Pour appuyer cette théorie, posons quelques bases scientifiques.

Selon Wikipedia, le sievert (Sv) évalue l'impact d'une exposition à des rayonnements ionisants. Il mesure donc les doses de radiations reçues par le corps humain. le sievert est un multiple du milli-sievert (mSv) 1.000 fois moins élevé, et du micro-sievert (µSv) un million de fois moindre. La dose est généralement calculée par heure, par jour ou par an. Toujours selon Wikipédia, il n'y a aucun impact sur la santé lors d'une radiation inférieure à environ 10 mSv/h (250 mSv/jour ou 91,25 Sv/an). Le danger mortel survient à partir de 6 Sv/jour (= 6.000 mSv).

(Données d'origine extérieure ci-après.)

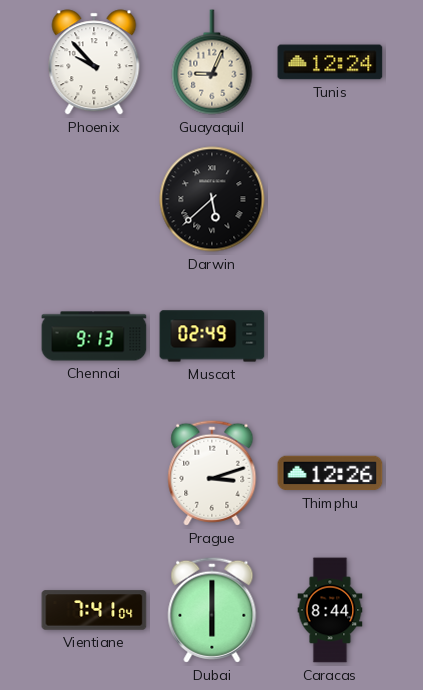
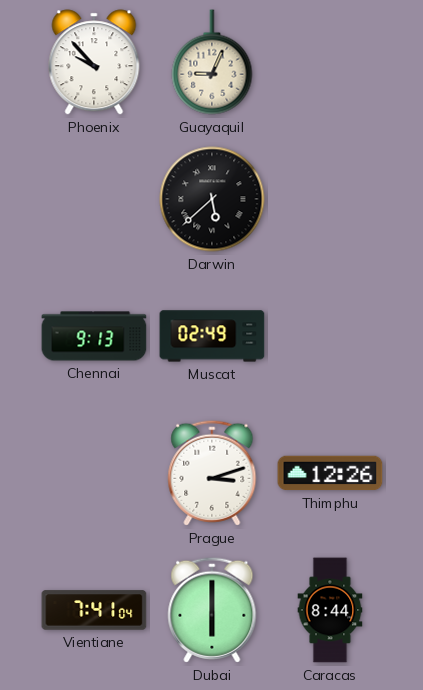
Tunis: 12:24 -> none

Il faut savoir que la radioactivité est un phénomène naturel et que nous recevons tous des doses à tout moment. Selon le Comité Scientifique des Nations Unies, la dose moyenne en France est de 0,27 µSv/h (2,4mSv/an, la moyenne américaine est de 6,2). Mais certaines choses infligent une radiation bien plus élevée, par exemple :

  • une mammographie : de 2 à 5 mSv selon le matériel
  • fumer 1 paquet de cigarettes par jour : 0,2 mSv
  • des vols New York - Tokyo pour un personnel aérien : 9 mSv/an (dû au radiations cosmiques)

Maintenant, à la lumière de ces précisions scientifiques, permettez-moi de vous présenter une statistique de plus : la dose de radioactivité la plus élevée mesurée à Tokyo depuis le 11 mars a été de 0,5 µSv/h (le 15 Mars). C'est à dire 20.000 fois moins que tout danger possible sur la santé. Donc les schémas de nuage radioactif avec zones rouges ou noires à la légende et aux explications volontairement floues, vus dans certains médias en mars, vous savez ce qu'on peut en faire...

Si vous voyagez au Japon ces prochains mois et que vous souhaitez obtenir des mesures précises et quotidiennes des fuites nucléaires, enregistrez cette page du Comité National du Tourisme au Japon qui fournit toutes les données nécessaires.